■ Exercise goal
Give back each line of the material that contains the word "fill".

Content starts

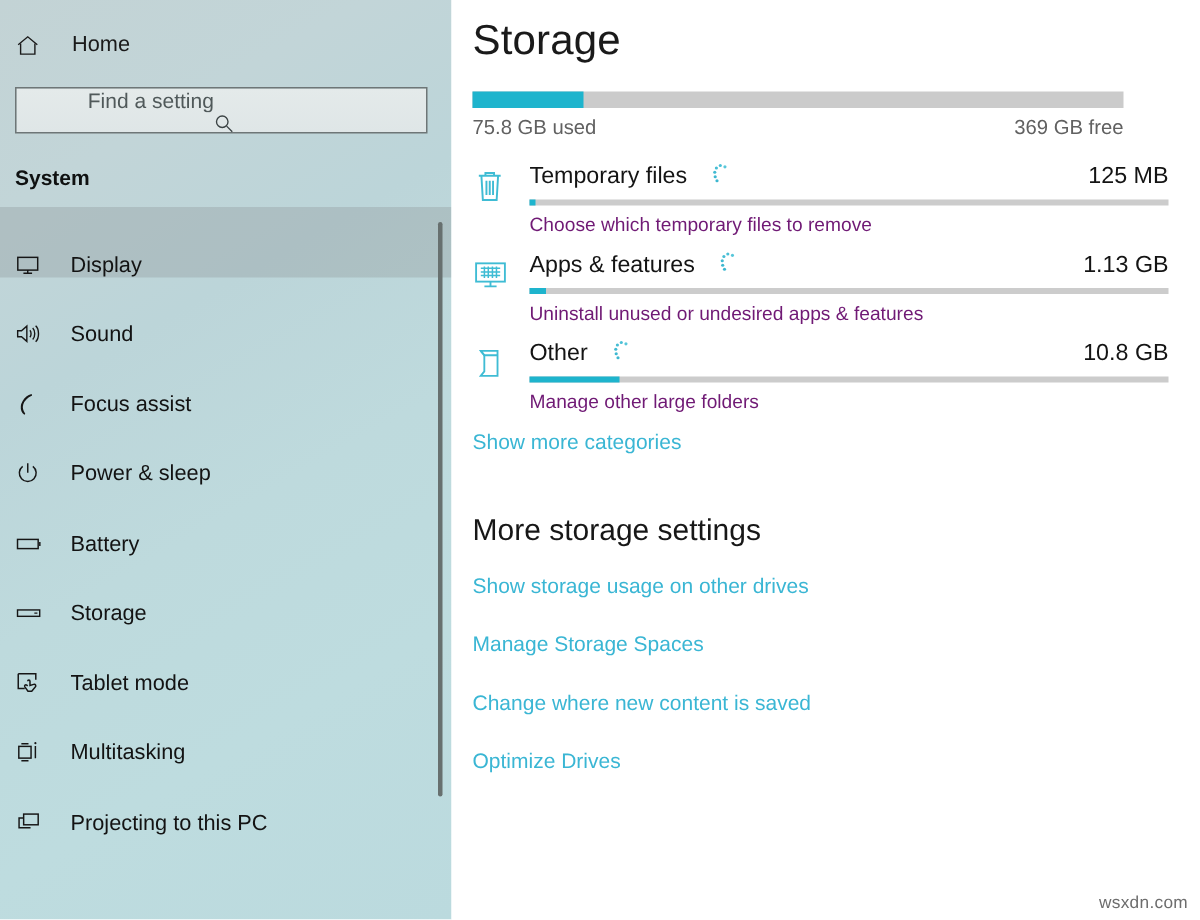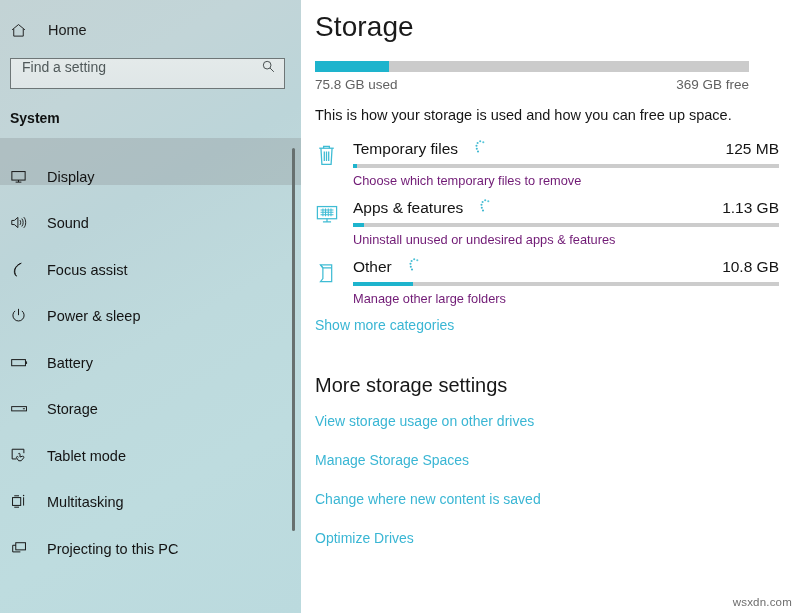--- a/index.html
+++ b/index.html
@@ -55,22 +55,23 @@
     margin: 8px 10px 0 10px;
     height: 31px;
     position: relative;
   }
   .search-box {
     width: 275px;
     height: 31px;
     background: linear-gradient(180deg, #e4eaea 0%, #dfe6e7 100%);
     border: 1px solid #6e7677;
     display: flex;
-    align-items: flex-start;
+    align-items: center;
     padding: 0 8px 0 11px;
+    flex-direction: column;
   }
   .search-box input {
     flex: 1;
     border: none;
     outline: none;
     background: transparent;
     font-family: "Liberation Sans", sans-serif;
     font-size: 14px;
     color: #2a2a2a;
   }
@@ -395,21 +396,20 @@
     <div class="bar-block">
       <div class="bar-track">
         <div class="bar-fill" id="overall-fill" style="width: 17%;"></div>
       </div>
       <div class="bar-legend">
         <span>75.8 GB used</span>
         <span>369 GB free</span>
       </div>
     </div>
 
-    <p class="intro-text">This is how your storage is used and how you can free up space.</p>
 
     <div class="cat-list">
 
       <div class="cat-row">
         <span class="cat-icon">
           <svg width="23" height="25" viewBox="0 0 24 26" fill="none" stroke="currentColor" stroke-width="1.35">
             <path d="M4.4 5.4 H19.6"></path>
             <path d="M9.0 5.4 V3.4 H15.0 V5.4"></path>
             <path d="M6.2 5.4 L7.2 22.2 H16.8 L17.8 5.4"></path>
             <path d="M9.7 8.8 V18.8 M12.0 8.8 V18.8 M14.3 8.8 V18.8"></path>
@@ -507,21 +507,21 @@
 
     </div>
 
     <div class="show-more">
       <a class="link" href="#">Show more categories</a>
     </div>
 
     <h2 class="more-heading">More storage settings</h2>
 
     <div class="more-links">
-      <a class="link" href="#">View storage usage on other drives</a>
+      <a class="link" href="#">Show storage usage on other drives</a>
       <a class="link" href="#">Manage Storage Spaces</a>
       <a class="link" href="#">Change where new content is saved</a>
       <a class="link" href="#">Optimize Drives</a>
     </div>
 
     <div class="watermark">wsxdn.com</div>
   </main>
 
 </div>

Content ends

■ Answer box
         <div class="bar-fill" id="overall-fill" style="width: 17%;"></div>
           <svg width="23" height="25" viewBox="0 0 24 26" fill="none" stroke="currentColor" stroke-width="1.35">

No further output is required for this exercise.